Industrious' Financial District location covers 28,711 square feet and opened in 2018. Image courtesy of Industrious.

A significant player in the Boston coworking scene, and one of WeWork’s chief rivals, announced Friday it expects to hit profitability early next year thanks to new deals with large landlords. The news came just days after WeWork’s parent company filed paperwork for its impending IPO that revealed over $1.61 billion in losses in 2018.

WeWork occupies 1.2 million square feet at 12 locations in the area, leased on a long-term basis from tower owners and subleased on a shorter-term basis to companies small and large. It has also been scouting for spaces to fit its new “Headquarters By WeWork” model.

Industrious currently has four locations in the Boston area and covers over 120,000 square feet. Coworking now makes up around 3.2 percent of the region’s office market, occupying 2.6 million square feet in Boston, Cambridge and Somerville, according to Avison Young.

The Industrious announcement came as it completed an $80 million series D funding round “focused on strategic landlord partners,” the company said. Funds from the series D funding round will be used to expand the company’s suite of landlord services, double network size organically and through M&A opportunities and support international expansion.

Through landlord partnerships, Industrious manages and operates flexible workspaces, large enterprise suites and building-wide shared amenities. In a statement, the company touted an ability to provide landlords income 30 percent above a market lease, and 90 percent occupancy for units over roughly 10 months old.

“Industrious is unquestionably the operating partner-of-choice for landlords, and from our end, partnering with landlords enables us to deliver the world’s most productive workplaces,” Jamie Hodari, CEO and co-founder of Industrious, said in a statement. “We evolved to a partnership-only approach about a year and a half ago and this latest round of funding capitalizes on that, allowing us to aggressively pursue our expansion goals sustainably, efficiently, and with little risk.

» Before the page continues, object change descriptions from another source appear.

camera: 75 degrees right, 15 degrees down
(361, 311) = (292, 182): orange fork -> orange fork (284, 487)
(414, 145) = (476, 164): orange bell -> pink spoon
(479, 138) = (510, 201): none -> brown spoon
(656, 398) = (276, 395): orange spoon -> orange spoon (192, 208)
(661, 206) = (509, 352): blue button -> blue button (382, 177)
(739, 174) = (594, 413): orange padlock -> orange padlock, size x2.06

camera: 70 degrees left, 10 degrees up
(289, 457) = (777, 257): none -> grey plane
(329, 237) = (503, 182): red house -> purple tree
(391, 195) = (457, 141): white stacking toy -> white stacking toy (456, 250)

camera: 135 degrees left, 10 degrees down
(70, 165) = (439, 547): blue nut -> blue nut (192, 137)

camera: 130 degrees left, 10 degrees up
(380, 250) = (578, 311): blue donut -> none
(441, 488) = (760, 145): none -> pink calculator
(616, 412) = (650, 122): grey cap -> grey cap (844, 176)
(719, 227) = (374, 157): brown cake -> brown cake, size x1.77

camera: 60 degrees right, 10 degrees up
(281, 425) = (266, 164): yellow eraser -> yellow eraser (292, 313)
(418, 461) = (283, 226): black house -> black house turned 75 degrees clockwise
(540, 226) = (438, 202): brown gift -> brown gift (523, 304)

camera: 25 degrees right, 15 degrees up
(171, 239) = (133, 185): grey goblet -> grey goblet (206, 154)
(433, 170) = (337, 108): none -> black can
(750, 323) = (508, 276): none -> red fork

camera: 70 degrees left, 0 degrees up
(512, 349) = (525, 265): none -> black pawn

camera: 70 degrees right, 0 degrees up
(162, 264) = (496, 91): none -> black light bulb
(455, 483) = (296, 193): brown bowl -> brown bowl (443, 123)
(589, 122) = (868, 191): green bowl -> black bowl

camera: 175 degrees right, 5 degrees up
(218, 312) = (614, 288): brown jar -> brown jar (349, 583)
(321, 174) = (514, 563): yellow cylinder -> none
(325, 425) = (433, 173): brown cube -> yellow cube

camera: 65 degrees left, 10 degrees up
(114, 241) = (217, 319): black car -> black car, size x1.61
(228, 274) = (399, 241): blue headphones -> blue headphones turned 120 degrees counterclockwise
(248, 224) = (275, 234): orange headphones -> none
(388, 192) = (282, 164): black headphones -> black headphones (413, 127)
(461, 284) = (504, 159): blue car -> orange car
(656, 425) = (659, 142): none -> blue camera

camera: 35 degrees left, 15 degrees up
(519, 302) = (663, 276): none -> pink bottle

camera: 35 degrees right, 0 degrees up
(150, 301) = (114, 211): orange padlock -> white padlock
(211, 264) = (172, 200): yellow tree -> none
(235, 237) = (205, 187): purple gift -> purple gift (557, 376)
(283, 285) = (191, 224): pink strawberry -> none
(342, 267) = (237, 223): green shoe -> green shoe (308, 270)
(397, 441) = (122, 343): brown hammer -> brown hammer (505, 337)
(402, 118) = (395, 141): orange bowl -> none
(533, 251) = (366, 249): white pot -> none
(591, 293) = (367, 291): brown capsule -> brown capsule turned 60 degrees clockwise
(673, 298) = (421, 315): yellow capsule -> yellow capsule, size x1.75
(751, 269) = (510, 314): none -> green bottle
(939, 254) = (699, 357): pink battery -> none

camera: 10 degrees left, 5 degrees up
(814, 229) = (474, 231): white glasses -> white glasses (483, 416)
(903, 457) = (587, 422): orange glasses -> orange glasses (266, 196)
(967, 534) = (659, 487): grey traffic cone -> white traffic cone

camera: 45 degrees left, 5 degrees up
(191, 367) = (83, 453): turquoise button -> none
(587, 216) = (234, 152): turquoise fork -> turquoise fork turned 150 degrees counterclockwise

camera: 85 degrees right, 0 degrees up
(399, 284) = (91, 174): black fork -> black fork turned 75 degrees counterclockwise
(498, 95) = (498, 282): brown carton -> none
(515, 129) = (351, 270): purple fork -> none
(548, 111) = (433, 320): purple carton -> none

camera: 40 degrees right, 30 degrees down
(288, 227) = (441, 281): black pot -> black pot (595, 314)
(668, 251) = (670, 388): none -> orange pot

Evolving to management contracts has not been easy. It took the hotel industry 30 years to graduate from leases, and you have to have very strong, consistent economics to build the trust of landlord partners – so we’re particularly proud to be leading the industry on this front.”

Industrious has secured over 20 landlord partners to-date including: Hines, EQ Office, Macerich and Jamestown LP. Management contracts represent more than 80 percent of the deals it has signed in 2019, it said, and the company predicts managed units will form the majority of its portfolio by Q1 2020.

Investors in the round include Riverwood Capital Partners, Brookfield Properties’ retail group, TF Cornerstone, Granite Properties, Equinox, Wells Fargo Strategic Capital, Fifth Wall Capital, and the Canada Pension Plan Investment Board. The series D brings the total raised by Industrious to $222 million.

Since its last round of funding, Industrious has grown its square footage by 129 percent, the company said, and now spans over 80 locations across more than 45 U.S. cities. It has also increased revenue 140 percent year-over-year, and acquired two coworking companies: Assemble and TechSpace.